Fundamentally, preventing micronutrient malnutrition takes a village. Governments create and enforce policy, scientists advise technical protocol, food industries carry out the fortification, United Nations entities champion and oversee global commitment and progress, donors support implementation costs, and non-governmental organizations catalyze change and bring together stakeholders. Catalyzing those programs also requires a broad breadth of expertise across advocacy, awareness and demand creation, policy, implementation, and monitoring and evaluation to ensure effectiveness.

Consequently, the foundation of food fortification is effective partnership. Our diversity is our strength:

The Iodine Global Network (IGN) catalyzes global collective action to eliminate iodine deficiency, the leading cause of preventable brain damage in newborns. IGN’s core mandate is to facilitate collaboration between stakeholders in Governments, the salt industry, development, and research, to improve iodine nutrition in all countries throughout the world. With its partners, IGN has committed to eliminate iodine deficiency and achieve optimal iodine intake in all countries by the end of 2020.

The Food Fortification Initiative (FFI) helps country leaders promote, plan, implement, and monitor fortification of industrially milled wheat flour, maize flour, and rice. These grains are most commonly fortified with a combination of nutrients such as iron to prevent anemia from nutritional deficiencies and folic acid to reduce the risk of brain and spine birth defects.

Sanku-Project Healthy Children addresses a critical gap in fortification by providing the incentives, tools, training and support to small-scale African millers to produce fortified flour sustainably for the people who need it most. Already reaching over a million people across Tanzania, Rwanda, Kenya, Mozambique, and Malawi, Sanku-PHC’s goal is to reach 100 million at-risk people by 2025.

The Global Alliance for Improved Nutrition (GAIN)  advances nutrition outcomes by improving the consumption of nutritious and safe food for all people, especially those most vulnerable to malnutrition with a goal to reach 1 billion people by 2022. In addition to food fortification, GAIN works on appropriate diets for women and young children, workplace nutrition initiatives, supporting SMEs deliver nutritious foods, reduction of post-harvest losses, promoting healthy food choices among adolescents and improvements to food systems, resulting in more diverse and healthier diets.

Collective and complementary action

Our respective mandates address critical and complementary areas to achieve that vision and to eliminate malnutrition due to micronutrient deficiencies.

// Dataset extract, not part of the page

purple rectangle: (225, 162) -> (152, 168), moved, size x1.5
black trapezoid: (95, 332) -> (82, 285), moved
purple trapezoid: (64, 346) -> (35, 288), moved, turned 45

The IGN’s role convening diverse key stakeholders, FFI’s national leadership and program engagement, PHC/SANKU’s innovations in reaching hard-to-reach populations, and GAIN’s role in broader nutrition programmes, will each be critical as we move to integrate food fortification into the global nutrition agenda.

Eliminating hidden hunger globally: the "Unfinished Agenda"

The food fortification community agrees that the next steps are scaling up and strengthening national programmes to sustain fortification programmes.

When we pool our skills and resources, we have the insight and collective influence to dismantle barriers, garner political will, catalyze stakeholder commitment, and secure investment to reach the next stage in eliminating hidden hunger.

There is no reason that together we cannot achieve a smarter, stronger, healthier global future – a fortified future.